▶ **Instructions to follow**
Each line below needs to be returned exactly. Skip any picture.

▶ **Data for review**
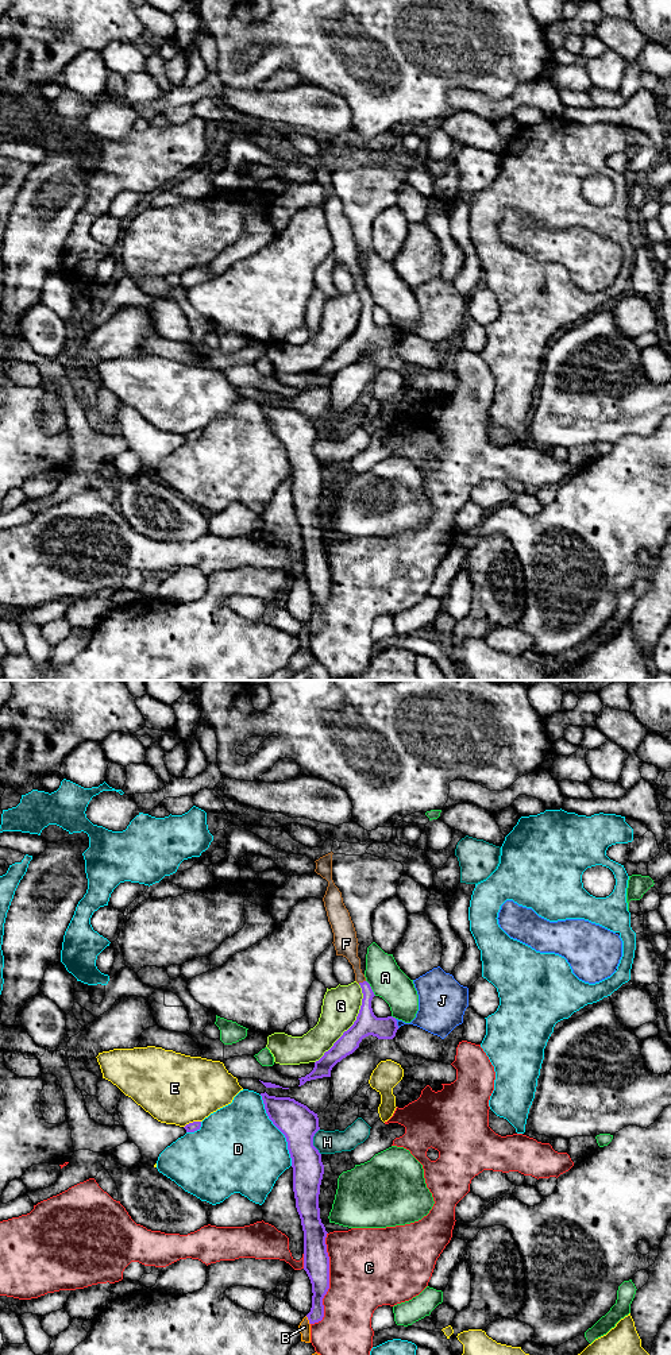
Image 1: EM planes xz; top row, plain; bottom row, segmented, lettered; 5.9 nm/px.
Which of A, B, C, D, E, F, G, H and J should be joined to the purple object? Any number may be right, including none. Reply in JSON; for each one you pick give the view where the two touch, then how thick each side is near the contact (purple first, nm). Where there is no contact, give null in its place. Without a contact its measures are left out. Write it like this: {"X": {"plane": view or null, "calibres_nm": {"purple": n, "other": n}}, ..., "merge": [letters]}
{"F": {"plane": "xz", "calibres_nm": {"purple": 140, "other": 140}}, "merge": ["F"]}

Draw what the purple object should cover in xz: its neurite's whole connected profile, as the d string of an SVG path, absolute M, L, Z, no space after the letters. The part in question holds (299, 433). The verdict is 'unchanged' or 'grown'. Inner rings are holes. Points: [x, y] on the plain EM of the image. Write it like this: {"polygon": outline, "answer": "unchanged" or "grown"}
{"polygon": "M266 401L261 402L261 405L269 428L285 444L292 467L293 501L296 517L304 540L304 579L311 588L313 602L312 617L306 626L309 633L315 633L321 630L324 626L323 607L329 598L329 565L325 553L328 541L321 532L319 517L319 503L324 483L324 474L321 471L321 463L313 455L313 445L320 439L319 426L317 422L294 408L269 405Z", "answer": "unchanged"}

▶ **Expected answer**
Image 1: EM planes xz; top row, plain; bottom row, segmented, lettered; 5.9 nm/px.
Which of A, B, C, D, E, F, G, H and J should be joined to the purple object? Any number may be right, including none. Reply in JSON; for each one you pick give the view where the two touch, then how thick each side is near the contact (purple first, nm). Where there is no contact, give null in its place. Without a contact its measures are left out. Write it like this: {"X": {"plane": view or null, "calibres_nm": {"purple": n, "other": n}}, ..., "merge": [letters]}
{"F": {"plane": "xz", "calibres_nm": {"purple": 140, "other": 140}}, "merge": ["F"]}

Draw what the purple object should cover in xz: its neurite's whole connected profile, as the d string of an SVG path, absolute M, L, Z, no space after the letters. The part in question holds (299, 433). The verdict is 'unchanged' or 'grown'. Inner rings are holes. Points: [x, y] on the plain EM of the image. Write it like this: {"polygon": outline, "answer": "unchanged" or "grown"}
{"polygon": "M266 401L261 402L261 405L269 428L285 444L292 467L293 501L296 517L304 540L304 579L311 588L313 602L312 617L306 626L309 633L315 633L321 630L324 626L323 607L329 598L329 565L325 553L328 541L321 532L319 517L319 503L324 483L324 474L321 471L321 463L313 455L313 445L320 439L319 426L317 422L294 408L269 405Z", "answer": "unchanged"}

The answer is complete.